I once had the honour of having lunch with a Nobel Prize Winner: Frank Wilczek, who won the 2004 Physics prize with two of his colleagues (I knew him through Betsy Devine, whom I knew via blogging). All sorts of topics came up during lunch, from “What book do you think was the most influential, ever?” (I answered Principia Mathematica, to which Frank replied “Now do you mean Newton’s or Whitehead and Russell’s?”) to favourite television shows. Frank and Betsy were big fans of CSI, and they were telling us about the episode with the furries, which they’d just seen.
“And here I thought I’d seen everything!” said Frank, who confessed that he’d never heard of furries before. “I must be getting old.”
I’m getting that same feeling now. While I knew that kids huffed no-stick cooking spray and aerosol furniture polish, I had no idea that they did the same with that compressed-air-in-a-can that you use to blow dust out of computers and circuitry. It makes sense, though: it’s got the propellant to get you high, minus the butter scent that comes with Pam or Pledge’s sickeningly strong lemon smell.
(Another sign I’m getting old: my first reaction to hearing this was “Damn, kids today are morons.”)
Apparently aware of this fact, Memorex — a company that lives in my mind’s “Where are they now?” file — has added some kind of Bitrex-like agent to their compressed air duster products to keep the kids from huffing them.
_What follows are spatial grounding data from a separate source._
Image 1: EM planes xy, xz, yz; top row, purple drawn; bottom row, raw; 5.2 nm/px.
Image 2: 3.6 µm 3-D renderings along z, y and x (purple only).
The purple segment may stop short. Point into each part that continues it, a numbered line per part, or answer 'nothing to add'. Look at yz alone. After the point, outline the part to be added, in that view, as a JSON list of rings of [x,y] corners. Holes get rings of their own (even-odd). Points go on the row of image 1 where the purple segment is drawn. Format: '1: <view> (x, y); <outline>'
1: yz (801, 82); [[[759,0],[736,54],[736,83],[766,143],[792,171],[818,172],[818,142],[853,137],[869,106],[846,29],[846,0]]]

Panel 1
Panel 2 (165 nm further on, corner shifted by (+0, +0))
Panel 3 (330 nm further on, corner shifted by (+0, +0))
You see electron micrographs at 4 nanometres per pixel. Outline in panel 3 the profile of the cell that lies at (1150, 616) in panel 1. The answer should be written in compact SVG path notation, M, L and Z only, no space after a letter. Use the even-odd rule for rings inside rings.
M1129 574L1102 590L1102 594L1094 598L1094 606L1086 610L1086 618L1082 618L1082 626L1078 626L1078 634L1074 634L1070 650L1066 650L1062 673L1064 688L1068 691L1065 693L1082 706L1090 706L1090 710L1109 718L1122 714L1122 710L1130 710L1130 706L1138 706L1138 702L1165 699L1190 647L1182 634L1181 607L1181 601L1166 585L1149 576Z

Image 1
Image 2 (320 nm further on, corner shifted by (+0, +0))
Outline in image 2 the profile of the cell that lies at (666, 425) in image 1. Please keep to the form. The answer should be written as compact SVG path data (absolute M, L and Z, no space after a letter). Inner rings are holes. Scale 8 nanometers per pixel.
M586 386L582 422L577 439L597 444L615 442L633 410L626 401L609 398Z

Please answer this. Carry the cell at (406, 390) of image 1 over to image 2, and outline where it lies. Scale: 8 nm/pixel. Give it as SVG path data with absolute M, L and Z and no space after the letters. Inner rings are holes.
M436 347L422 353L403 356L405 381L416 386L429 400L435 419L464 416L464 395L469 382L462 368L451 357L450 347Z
Their press release includes some slang terms for inhaling aerosol vapours for the benefit of parents who want to get hip to their kids’ lingo: “huffing”, “bagging” and “dusting”. I can imagine these terms being read out by my local out-of-touch news anchor, emphasizing the words so that you can almost hear the quotes around them.
While I am glad that it’ll probably save a number of kids’ brain cells, I am concerned that it’s going to make my computer smell like ass. Have any of you gotten a whiff of the new formulation?